Just to clear it out, well in advance, I am not a fashion-make-up guru. Sometimes, I even f*ck up a simple face powdering act—yeah, no—my compact game isn't strong.
Although, just because I f*ck up a few times, I won't deny that I've come a long way with these brushes and colors. I mean, come on, there's only so many times your cat eyes turn into raccoon pits.
Okay, they turn into raccoon pits pretty often.
Anyway, I have learned a few things during these past years of embarrassing effort and selfie fails. So, if you're a newbie who has no idea about makeup, or some jobless teen, who, like me, is just not patient enough to listen to Michelle Phan, this article is for you.
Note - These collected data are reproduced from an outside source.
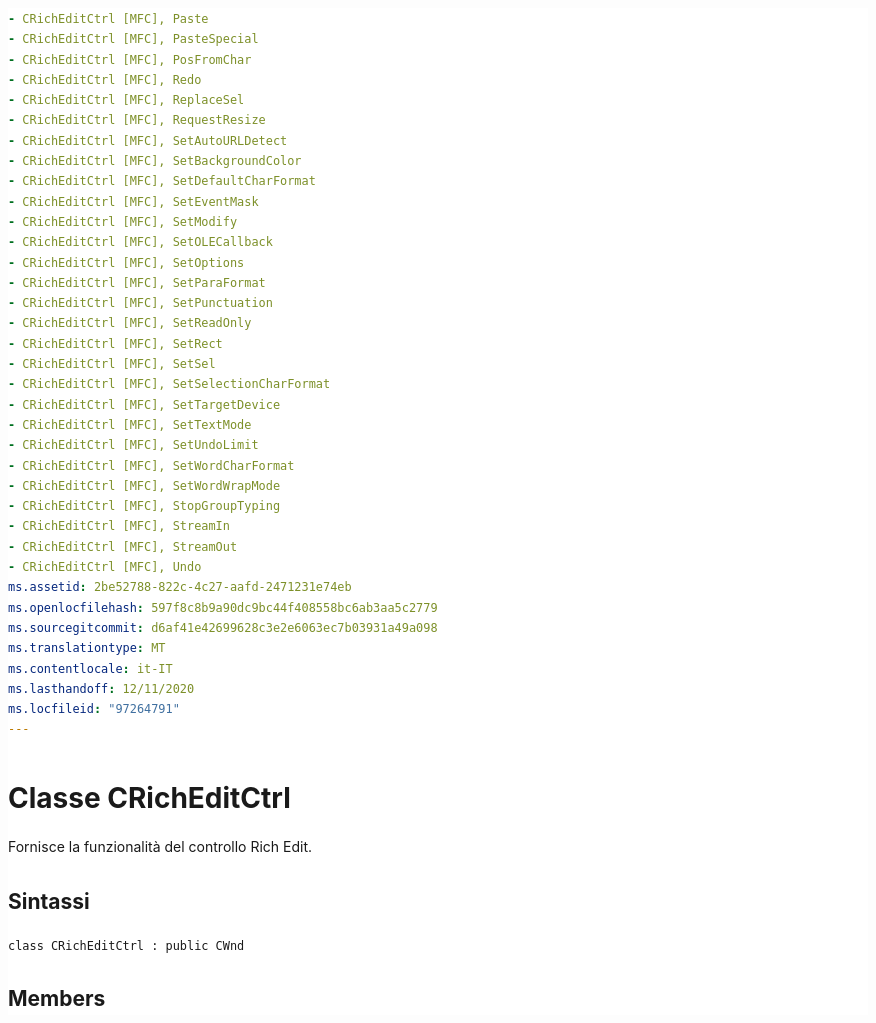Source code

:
 ```yaml
- CRichEditCtrl [MFC], Paste
- CRichEditCtrl [MFC], PasteSpecial
- CRichEditCtrl [MFC], PosFromChar
- CRichEditCtrl [MFC], Redo
- CRichEditCtrl [MFC], ReplaceSel
- CRichEditCtrl [MFC], RequestResize
- CRichEditCtrl [MFC], SetAutoURLDetect
- CRichEditCtrl [MFC], SetBackgroundColor
- CRichEditCtrl [MFC], SetDefaultCharFormat
- CRichEditCtrl [MFC], SetEventMask
- CRichEditCtrl [MFC], SetModify
- CRichEditCtrl [MFC], SetOLECallback
- CRichEditCtrl [MFC], SetOptions
- CRichEditCtrl [MFC], SetParaFormat
- CRichEditCtrl [MFC], SetPunctuation
- CRichEditCtrl [MFC], SetReadOnly
- CRichEditCtrl [MFC], SetRect
- CRichEditCtrl [MFC], SetSel
- CRichEditCtrl [MFC], SetSelectionCharFormat
- CRichEditCtrl [MFC], SetTargetDevice
- CRichEditCtrl [MFC], SetTextMode
- CRichEditCtrl [MFC], SetUndoLimit
- CRichEditCtrl [MFC], SetWordCharFormat
- CRichEditCtrl [MFC], SetWordWrapMode
- CRichEditCtrl [MFC], StopGroupTyping
- CRichEditCtrl [MFC], StreamIn
- CRichEditCtrl [MFC], StreamOut
- CRichEditCtrl [MFC], Undo
ms.assetid: 2be52788-822c-4c27-aafd-2471231e74eb
ms.openlocfilehash: 597f8c8b9a90dc9bc44f408558bc6ab3aa5c2779
ms.sourcegitcommit: d6af41e42699628c3e2e6063ec7b03931a49a098
ms.translationtype: MT
ms.contentlocale: it-IT
ms.lasthandoff: 12/11/2020
ms.locfileid: "97264791"
---
```

# <a name="cricheditctrl-class"></a>Classe CRichEditCtrl

Fornisce la funzionalità del controllo Rich Edit.

## <a name="syntax"></a>Sintassi

```
class CRichEditCtrl : public CWnd
```

## <a name="members"></a>Members
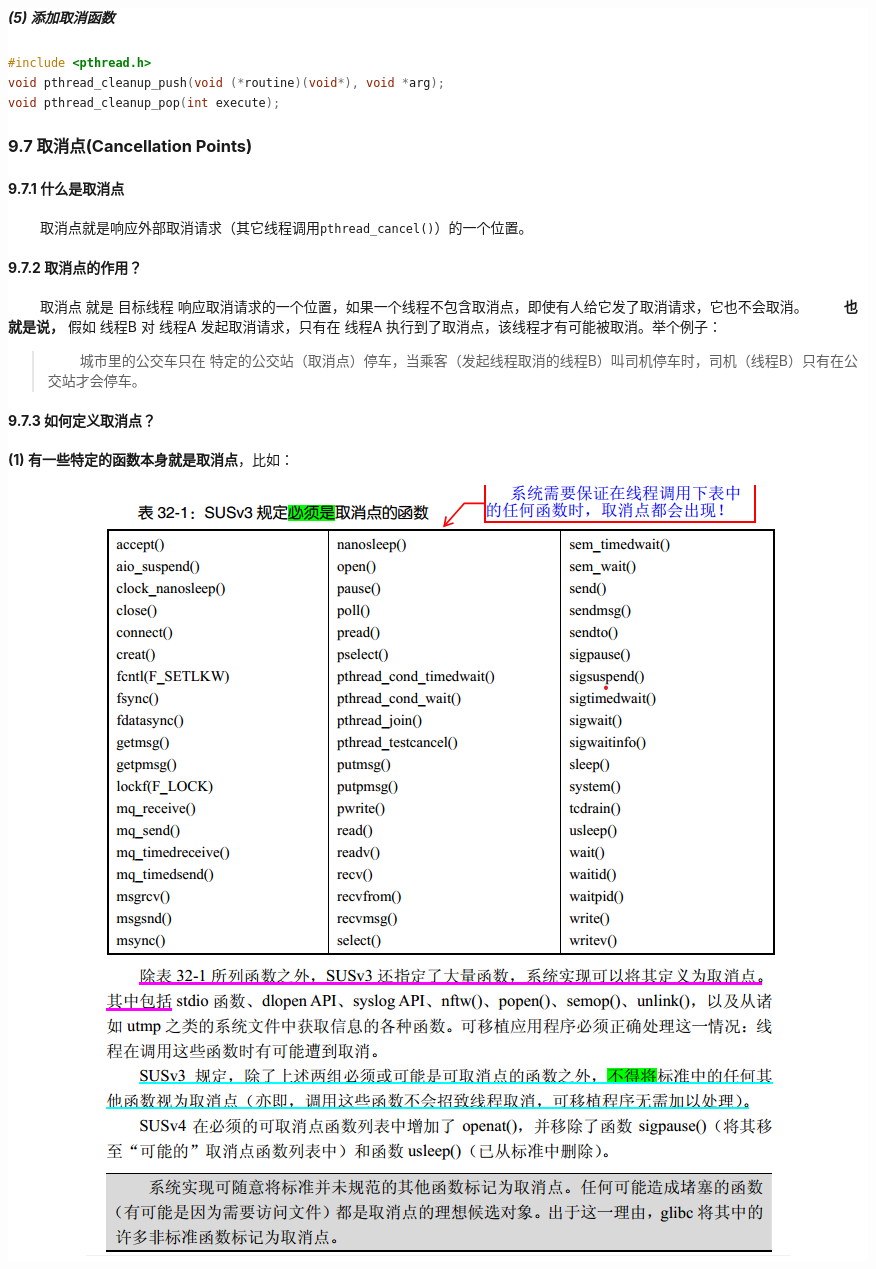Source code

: ##### (5) 添加取消函数
```cpp
#include <pthread.h>
void pthread_cleanup_push(void (*routine)(void*), void *arg);
void pthread_cleanup_pop(int execute);
```

### 9.7 取消点(Cancellation Points)
#### 9.7.1 什么是取消点
&emsp;&emsp; 取消点就是响应外部取消请求（其它线程调用`pthread_cancel()`）的一个位置。

#### 9.7.2 取消点的作用？
&emsp;&emsp; 取消点 就是 目标线程 响应取消请求的一个位置，如果一个线程不包含取消点，即使有人给它发了取消请求，它也不会取消。
&emsp;&emsp; **也就是说，** 假如 线程B 对 线程A 发起取消请求，只有在 线程A 执行到了取消点，该线程才有可能被取消。举个例子：
> &emsp;&emsp; 城市里的公交车只在 特定的公交站（取消点）停车，当乘客（发起线程取消的线程B）叫司机停车时，司机（线程B）只有在公交站才会停车。
> 

#### 9.7.3 如何定义取消点？
**(1) 有一些特定的函数本身就是取消点**，比如：
<div align="center"> <img src="./pic/multi threads/Functions required to be cancellation points by SUSv3.png"> </div>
1. Do not trust that yellow light
I know it makes you look fabulous. I know it hides all your blemishes. I also know that you'll end up with a caked on face.
Seriously, if the yellow light were a person, it'd be a fuk boi. Saying and showing you all the right things until...you step into reality.
2. Don't forget about your neck—it's like—right there
Just slap some of that foundation on there. I can literally see a line separating your jaw and your neck.
How many skin tones are you? Do you have a skin condition? Are you a panda? Panda's really shouldn't use cosmetics.
3. Use. A. Primer.
You face is like a wall. You need to prime that sh*t before splashing some paint on it.
4. Double Conceal
To be honest, I don't know how legit this would be for everyone. It has worked wonders on my skin, and my skin's a lil' b*tch.
Step 1: Use a concealer, especially for those vampire under-eye bags, that is closest to your skin shade. Recreate the Bermuda triangle under there and blend it into your skin.
Step 2: I use this thing called an "erase paste" from Benefit to cover up some pores and brighten the concealed skin. This adds tons of shine and evenness to my face. I swear by Holy Jesus and Moses.
So, if you have craters on your face, like I do, you might want to try this out and see if it's a good fit.
5. Pick in confidence, not in impulse
By all means, do experiment with lip shades. Life's sorta small to not try blue or purple stains. But, make sure you'll be confident enough to carry that off.
I've spent so much (money—a lot of money) on impulsive lipstick whims that I now have a lipstick-o-phobia. Those bottles rot in my drawer while I pretend not to see them. This is not a relationship I would recommend—plus, your wallet will dump your stupid a** fosho.
Well, this was course 101 on how to graduate clown school. Just 101.
Yeah, I'm like wtf, as well.
Clown School 102 will be out soon. Until then, keep making others laugh, you beautiful clown.